Compute D-statistics D(a, b; c, d) as ratio of sums:

D = sum_l (A-B)(C-D) / sum_l (A+B-2AB)(C+D-2CD)

with delete-one block jackknife SE.

  • block_size is the number of SNPs per jackknife block (default 5000 SNPs). Ignored if blocks is provided.

  • If ancestry is provided, genotypes will be masked to the specified ancestry using LAI before aggregation.

  • pseudohaploid: If True, detects and treats pseudo-haploid samples as haploid. If int n, checks first n SNPs. If False, treats all as diploid.

snputils.stats.f4_ratio(data, num, den, sample_labels=None, block_size=5000, blocks=None, ancestry=None, laiobj=None, pseudohaploid=False)[source]

Compute f4-ratio statistics as ratio of two f4-statistics with block-jackknife SE.

Parameters:
  • num – Sequence of quadruples (a, b, c, d) for numerator f4(a, b; c, d)

  • den – Sequence of quadruples (a, b, c, d) for denominator f4(a, b; c, d)

Notes

  • block_size is the number of SNPs per jackknife block (default 5000 SNPs). Ignored if blocks is provided.

  • If ancestry is provided, genotypes will be masked to the specified ancestry using LAI before aggregation.

  • pseudohaploid: If True, detects and treats pseudo-haploid samples as haploid. If int n, checks first n SNPs. If False, treats all as diploid.

snputils.stats.fst(data, pop1=None, pop2=None, *, method='hudson', sample_labels=None, block_size=5000, blocks=None, ancestry=None, laiobj=None, include_self=False, pseudohaploid=False)[source]

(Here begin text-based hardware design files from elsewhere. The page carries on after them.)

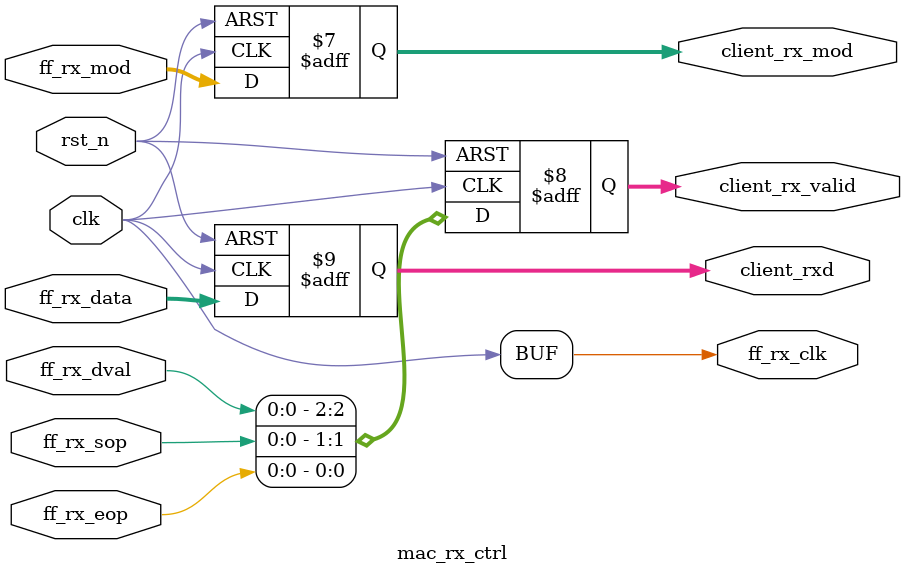
<source format=v>


module mac_rx_ctrl
  #
  (
     parameter         DATA_WIDTH         =   8
  )
  (
     input                               clk                     ,   
     input                               rst_n                   ,   
     
     //--MAC Interface
     output                              ff_rx_clk               ,   
     input        [DATA_WIDTH-1:0]       ff_rx_data              ,   
     input                               ff_rx_sop               ,   
     input                               ff_rx_eop               ,   
     input                               ff_rx_dval              ,   
     input        [1:0]                  ff_rx_mod               ,   
     //--
     output     reg[DATA_WIDTH-1:0]      client_rxd              ,   
     output     reg[2:0]                 client_rx_valid         ,   
     output     reg[1:0]                 client_rx_mod
  );
 
always @ (posedge clk or negedge rst_n)begin
   if(!rst_n)
     client_rxd <= {DATA_WIDTH{1'b0}};
   else
     client_rxd <= ff_rx_data;
end

always @ (posedge clk or negedge rst_n)begin
   if(!rst_n)
     client_rx_valid <= 3'b0;
   else
     client_rx_valid <= {ff_rx_dval,ff_rx_sop,ff_rx_eop};
end

always @ (posedge clk or negedge rst_n)begin
   if(!rst_n)
     client_rx_mod <= 2'b0;
   else
     client_rx_mod <= ff_rx_mod;
end

assign ff_rx_clk = clk;
endmodule 

</source>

Pairwise F_ST with delete-one block jackknife SE.

`hudson`

Ratio-of-averages following Hudson 1992 / Bhatia 2013. Uses num = d_xy - 0.5*(pi_x + pi_y) and den = d_xy, where d_xy = p_x*(1-p_y) + p_y*(1-p_x) and pi_x = 2*p_x*(1-p_x)*n_x/(n_x-1).

`weir_cockerham`

Weir and Cockerham’s theta for two populations. Computes per-SNP variance components a, b, and c, then uses a ratio-of-sums jackknife with num = a and den = a + b + c.

Notes

  • Inputs are the same as f2/f3/f4: either SNPObject or (afs, counts, pops).

  • For WC we use expected heterozygosity h_i = 2 p_i (1 - p_i) from allele freqs.

  • SNPs with n<=1 in either pop or with invalid denominators are ignored.

  • pseudohaploid: If True, detects and treats pseudo-haploid samples as haploid. If int n, checks first n SNPs. If False, treats all as diploid.